Single-cell sequencing edged out other contenders as our choice of Method of the Year in 2013. These techniques really came into their own in 2013 and are fast providing new insights into the workings of single cells that ensemble methods are incapable of.
Back in 2008 we chose next-generation sequencing as our Method of the Year not only because of how the new techniques would improve performance in conventional sequencing applications, but also because they opened up whole new applications, unthinkable with traditional Sanger sequencing. Our choice of Method of the Year in 2013 bears this out, as none of these single-cell sequencing applications would be possible without next-generation sequencing. And in some applications the sequencing is used almost exclusively for identifying and counting tagged molecules.
Our choice likely comes as a surprise to all those who were certain that we would pick CRISPR/Cas9 technology for targeted genome modification. This is certainly an exciting technology, and not only for genome engineering, but also for epigenome editing as described in a Method to Watch. But genome editing with engineered nucleases was our pick for the 2011 Method of the Year and although CRISPR/Cas9 provides a huge practical improvement by largely dispensing with the need to engineer the nuclease and relying instead on a programmable guide RNA, the advance over 2011 is mostly one of ease-of-use.
Methods to investigate biology at the level of single cells have been of keen interest to Nature Methods since the journal started. Our first research article from Robert Singer described a paraffin-embedded tissue FISH (peT-FISH) method to simultaneously detect expression of several genes in situ in single cells while maintaining tissue morphology (Capodieci, P. 2005). This was followed by many other imaging-based methods for such things as measuring cell growth (Groisman, A. 2006), quantifying mRNA (Raj, A. 2008) and protein (Gordon, A. 2006) levels, profiling intracellular signaling (Krutzik, P.O. & Nolan, G.P. 2006)(Loo, L.-H. 2007) and DNA insertion-site analysis (Schmidt, M. 2008) in single cells.The publication of M. Azim Surani’s article on mRNA-Seq whole-transcriptome analysis of a single cell (Tang, F. 2009) in 2009 helped signal the rise of sequencing-based methods for single-cell analysis. But even two years later the Reviews and Perspectives in our supplement on single-cell analysis were more focused on imaging-based than sequencing-based aproaches to single-cell analysis.

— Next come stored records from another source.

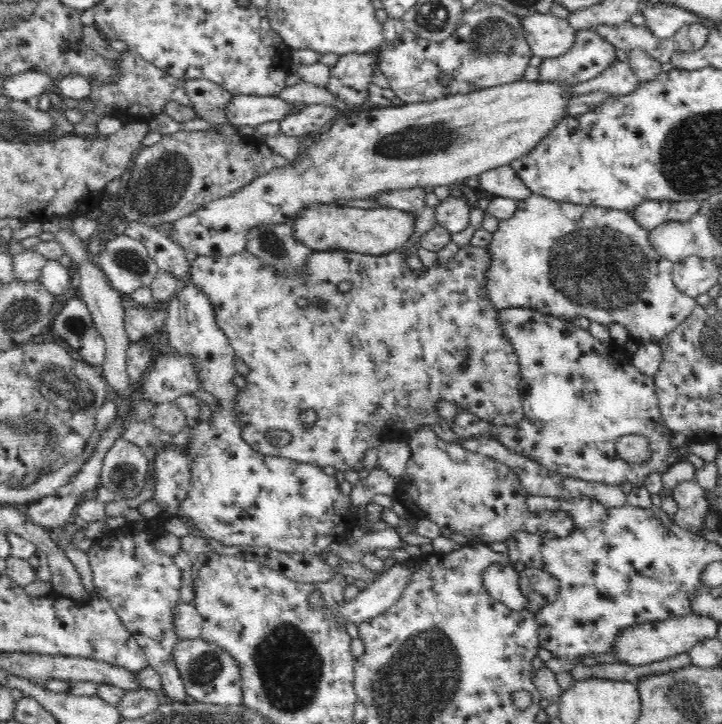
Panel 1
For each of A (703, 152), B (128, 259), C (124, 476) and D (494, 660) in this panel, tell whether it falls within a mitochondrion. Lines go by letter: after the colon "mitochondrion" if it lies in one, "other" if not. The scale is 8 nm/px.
A: mitochondrion
B: mitochondrion
C: mitochondrion
D: other

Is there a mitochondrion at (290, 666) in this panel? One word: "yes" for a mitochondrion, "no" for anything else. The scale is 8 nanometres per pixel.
yes

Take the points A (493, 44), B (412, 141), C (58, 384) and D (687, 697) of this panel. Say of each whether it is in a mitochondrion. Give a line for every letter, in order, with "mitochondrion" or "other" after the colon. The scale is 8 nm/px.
A: mitochondrion
B: mitochondrion
C: mitochondrion
D: mitochondrion

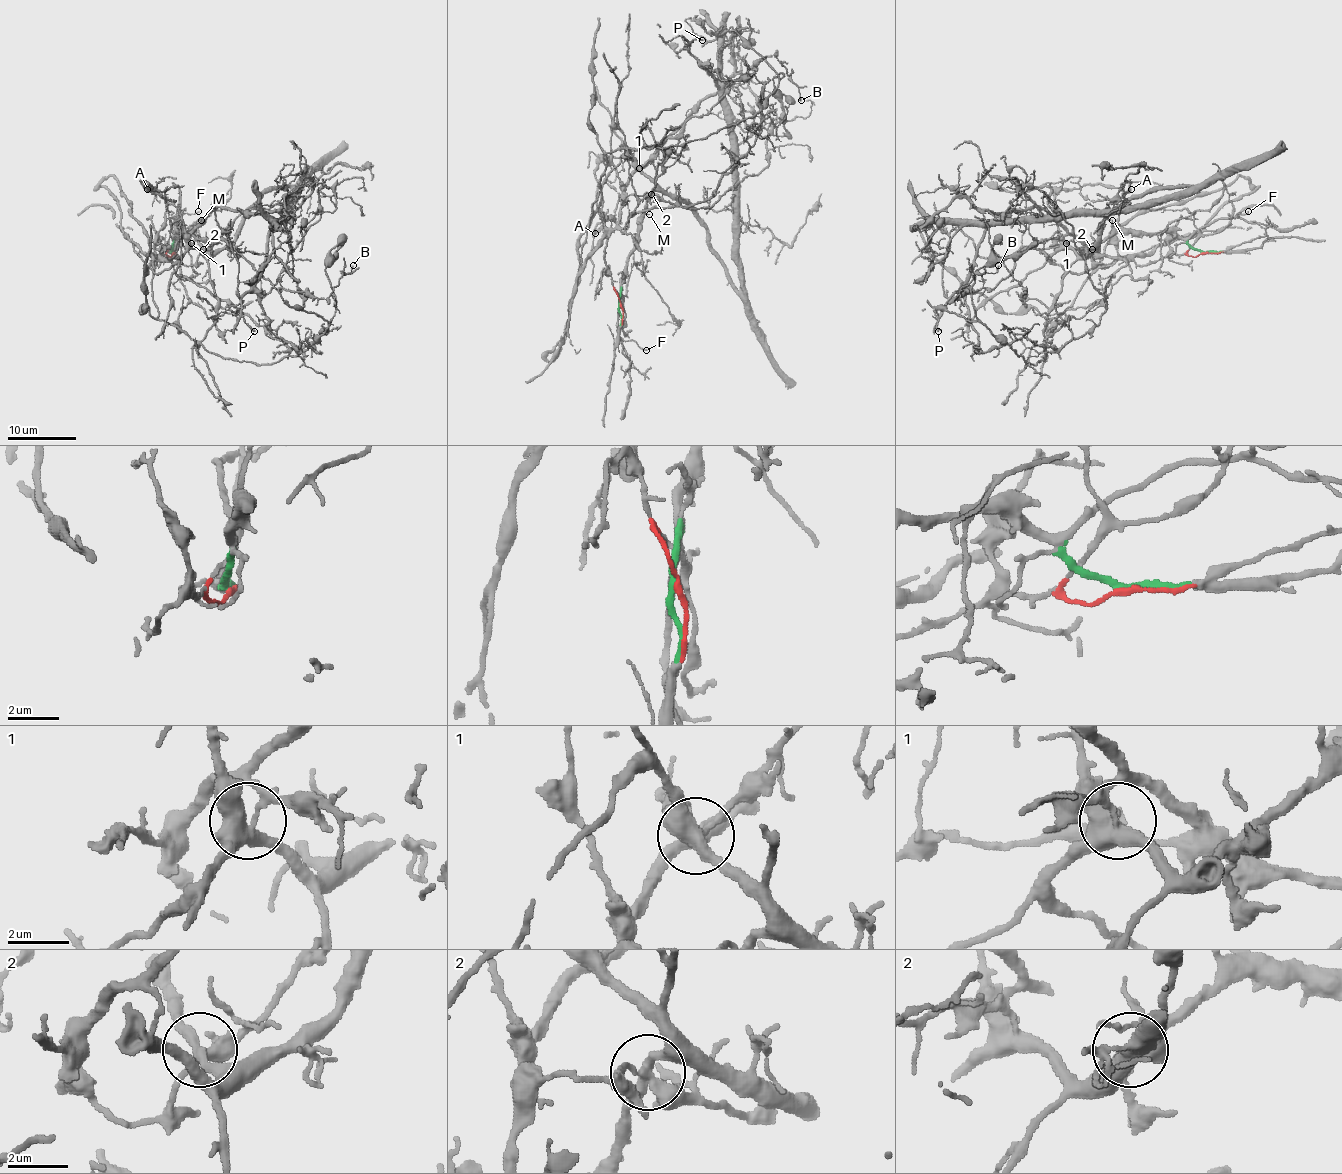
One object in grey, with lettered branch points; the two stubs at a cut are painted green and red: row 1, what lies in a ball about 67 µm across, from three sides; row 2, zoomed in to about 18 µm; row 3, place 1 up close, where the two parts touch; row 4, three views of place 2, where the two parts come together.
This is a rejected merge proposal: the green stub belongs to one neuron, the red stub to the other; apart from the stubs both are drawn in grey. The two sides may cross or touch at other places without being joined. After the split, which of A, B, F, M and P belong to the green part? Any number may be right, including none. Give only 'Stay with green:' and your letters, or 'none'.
Stay with green: A, F, M, P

It was only in 2013 that we finally saw an explosion of original research articles using or reporting single-cell sequencing methods in Nature-family journals. Numerous studies reported new biological results that relied on sequencing of whole or partial genomes or transcriptomes from single cells.
Our Method of the Year special feature has three Commentaries by researchers in the field, including some of the earliest developers and users of methods for single-cell analysis. An Editorial, News Feature and Primer describe our choice and provide helpful background information. We hope you enjoy the selection of articles in our special feature.